Sent from my SAMSUNG-SM-N910A using Tapatalk

 

Here is the result of the Z Resonance print test. Please bear in mind that I normally do not print in PLA and this was using a default profile, there area few little blobs on the print from incorrectly set retraction settings. and I found out when I was done that I had inadvertently set the feedrate to 130%. Still pretty good as far as I am concerned. I am going to consider this a successful mod.

 

Ran another test on Z probing to see if the adapters have any affect on the results. Here is the data from the middle of the bed, the most flexible part of the platform.

Code:

Send: M48 V3
Recv: M48 Z-Probe Repeatability test
Recv: Positioning the probe...
Recv: 1 of 10   z: 0.175000 mean: 0.175000   sigma: 0.000000
Recv: 2 of 10   z: 0.177500 mean: 0.176250   sigma: 0.001250
Recv: 3 of 10   z: 0.162500 mean: 0.171667   sigma: 0.006562
Recv: 4 of 10   z: 0.175000 mean: 0.172500   sigma: 0.005863
Recv: 5 of 10   z: 0.157500 mean: 0.169500   sigma: 0.007969
Recv: 6 of 10   z: 0.152500 mean: 0.166667   sigma: 0.009647
Recv: 7 of 10   z: 0.167500 mean: 0.166786   sigma: 0.008936
Recv: 8 of 10   z: 0.170000 mean: 0.167188   sigma: 0.008426
Recv: 9 of 10   z: 0.165000 mean: 0.166944   sigma: 0.007974
Recv: 10 of 10   z: 0.175000 mean: 0.167750   sigma: 0.007941
Recv: Mean: 0.167750
Recv: Standard Deviation: 0.007941

 

My fault, forgot to put it in a shared album.

 

Better?

The new lead screws in combination with the new Y Axis bearings have completely eliminated any anomalies in the layer placement.

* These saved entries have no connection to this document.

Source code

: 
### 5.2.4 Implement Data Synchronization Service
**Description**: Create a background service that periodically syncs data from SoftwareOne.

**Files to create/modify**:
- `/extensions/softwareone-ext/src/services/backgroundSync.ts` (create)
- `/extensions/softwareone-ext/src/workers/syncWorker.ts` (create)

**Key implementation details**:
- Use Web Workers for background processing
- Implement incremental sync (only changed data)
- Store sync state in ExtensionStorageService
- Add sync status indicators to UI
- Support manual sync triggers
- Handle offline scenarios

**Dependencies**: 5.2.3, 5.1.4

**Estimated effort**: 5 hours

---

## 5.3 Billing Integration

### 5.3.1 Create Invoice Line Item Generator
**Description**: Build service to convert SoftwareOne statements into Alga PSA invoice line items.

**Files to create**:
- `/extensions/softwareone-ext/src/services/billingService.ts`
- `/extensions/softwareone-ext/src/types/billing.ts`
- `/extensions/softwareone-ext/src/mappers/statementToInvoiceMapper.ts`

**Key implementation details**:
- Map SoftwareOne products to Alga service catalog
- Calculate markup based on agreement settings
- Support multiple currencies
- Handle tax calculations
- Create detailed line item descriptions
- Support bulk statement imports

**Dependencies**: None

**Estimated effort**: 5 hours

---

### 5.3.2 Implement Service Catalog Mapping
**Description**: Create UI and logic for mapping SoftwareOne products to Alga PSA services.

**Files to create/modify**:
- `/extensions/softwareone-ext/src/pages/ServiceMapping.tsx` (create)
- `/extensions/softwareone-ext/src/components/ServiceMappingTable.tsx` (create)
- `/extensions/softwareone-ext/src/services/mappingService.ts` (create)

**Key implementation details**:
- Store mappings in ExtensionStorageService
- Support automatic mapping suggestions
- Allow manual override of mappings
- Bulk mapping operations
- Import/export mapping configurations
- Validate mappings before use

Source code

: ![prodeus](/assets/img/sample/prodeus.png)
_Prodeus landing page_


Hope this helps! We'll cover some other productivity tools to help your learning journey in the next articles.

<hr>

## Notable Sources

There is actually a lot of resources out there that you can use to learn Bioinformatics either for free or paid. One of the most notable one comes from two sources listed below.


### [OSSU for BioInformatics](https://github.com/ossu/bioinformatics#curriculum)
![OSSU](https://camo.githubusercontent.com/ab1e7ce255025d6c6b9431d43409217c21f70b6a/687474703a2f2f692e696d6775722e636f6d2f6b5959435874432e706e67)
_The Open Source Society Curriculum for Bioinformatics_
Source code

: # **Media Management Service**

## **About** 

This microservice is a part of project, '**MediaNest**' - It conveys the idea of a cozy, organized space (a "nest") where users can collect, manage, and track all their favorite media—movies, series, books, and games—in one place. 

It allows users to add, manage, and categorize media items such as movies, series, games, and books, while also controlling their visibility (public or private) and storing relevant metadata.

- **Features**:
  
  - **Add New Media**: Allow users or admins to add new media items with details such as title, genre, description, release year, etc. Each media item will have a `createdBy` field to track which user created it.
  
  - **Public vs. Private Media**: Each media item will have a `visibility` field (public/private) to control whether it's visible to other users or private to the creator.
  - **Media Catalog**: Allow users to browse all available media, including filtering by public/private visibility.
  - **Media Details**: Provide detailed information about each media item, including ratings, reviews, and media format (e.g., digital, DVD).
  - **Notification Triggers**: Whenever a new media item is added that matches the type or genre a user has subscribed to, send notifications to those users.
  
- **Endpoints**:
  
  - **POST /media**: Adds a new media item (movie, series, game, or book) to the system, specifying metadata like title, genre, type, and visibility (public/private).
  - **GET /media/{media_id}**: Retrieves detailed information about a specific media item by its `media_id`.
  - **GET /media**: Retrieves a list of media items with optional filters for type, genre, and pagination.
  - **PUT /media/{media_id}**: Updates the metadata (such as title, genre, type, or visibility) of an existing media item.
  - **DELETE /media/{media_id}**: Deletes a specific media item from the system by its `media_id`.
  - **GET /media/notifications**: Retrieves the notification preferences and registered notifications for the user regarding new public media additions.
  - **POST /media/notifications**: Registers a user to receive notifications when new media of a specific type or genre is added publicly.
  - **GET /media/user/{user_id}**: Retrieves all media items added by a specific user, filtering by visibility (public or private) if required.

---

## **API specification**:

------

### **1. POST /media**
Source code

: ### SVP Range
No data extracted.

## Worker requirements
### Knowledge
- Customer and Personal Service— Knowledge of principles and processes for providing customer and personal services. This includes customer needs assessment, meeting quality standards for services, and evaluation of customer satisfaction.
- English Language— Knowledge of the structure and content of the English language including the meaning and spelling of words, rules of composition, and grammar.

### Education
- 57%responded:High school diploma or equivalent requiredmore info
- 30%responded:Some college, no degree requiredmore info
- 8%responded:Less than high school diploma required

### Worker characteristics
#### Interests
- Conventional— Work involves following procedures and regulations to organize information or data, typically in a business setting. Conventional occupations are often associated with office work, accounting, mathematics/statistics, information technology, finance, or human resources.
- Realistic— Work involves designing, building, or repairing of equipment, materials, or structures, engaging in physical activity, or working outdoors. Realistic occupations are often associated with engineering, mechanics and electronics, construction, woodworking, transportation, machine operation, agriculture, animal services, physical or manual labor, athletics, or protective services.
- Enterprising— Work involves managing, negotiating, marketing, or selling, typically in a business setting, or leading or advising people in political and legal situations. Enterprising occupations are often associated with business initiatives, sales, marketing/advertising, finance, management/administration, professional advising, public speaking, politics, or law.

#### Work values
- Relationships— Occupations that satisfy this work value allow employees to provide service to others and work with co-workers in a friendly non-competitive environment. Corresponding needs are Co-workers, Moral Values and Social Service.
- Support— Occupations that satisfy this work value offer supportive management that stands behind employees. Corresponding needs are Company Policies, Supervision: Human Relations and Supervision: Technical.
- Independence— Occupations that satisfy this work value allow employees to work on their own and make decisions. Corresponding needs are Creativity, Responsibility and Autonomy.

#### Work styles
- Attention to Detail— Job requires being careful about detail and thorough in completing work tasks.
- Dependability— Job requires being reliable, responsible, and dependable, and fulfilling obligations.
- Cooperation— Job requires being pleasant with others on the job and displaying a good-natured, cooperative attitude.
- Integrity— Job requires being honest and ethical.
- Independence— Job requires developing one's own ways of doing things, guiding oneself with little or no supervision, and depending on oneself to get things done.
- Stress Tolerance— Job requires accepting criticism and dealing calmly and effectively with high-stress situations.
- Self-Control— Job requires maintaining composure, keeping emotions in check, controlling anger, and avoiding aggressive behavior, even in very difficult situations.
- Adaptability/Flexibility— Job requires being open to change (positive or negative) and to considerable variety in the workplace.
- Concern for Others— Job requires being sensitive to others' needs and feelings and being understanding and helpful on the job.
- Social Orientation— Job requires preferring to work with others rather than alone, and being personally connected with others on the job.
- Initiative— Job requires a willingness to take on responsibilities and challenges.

Next step is to "tighten" up the carriage using the same solid bearings. After that all that is left will be firmware based adjusting various acceleration settings as well as Jerk settings.

 

There is still just a bit of fluctuation but not like it was by default. I believe what's left is due to X/Y resonance and not Z resonance. Z resonance seems to be more about shifting layers, rather than what we refer to as ribbing.
http://makezine.com/2014/11/07/how-to-evaluate-the-2015-make-3dp-test-probes/

 

Okay here is a better picture of the end results, this is the Make Magazine XY Resonance Test model, with the 1.0 mm walls. There are still some acceleration artifacts that can be seen as very slight variations in in density, especially where the solid side has a groove start about half way up. You have to really be picking at gnat's balls to see it under normal conditions.

 

The switches that go into the printed parts are for the auto-leveling/homing only. If you are doing this upgrade to a Robo without auto-leveling you will need to purchase two microswitches.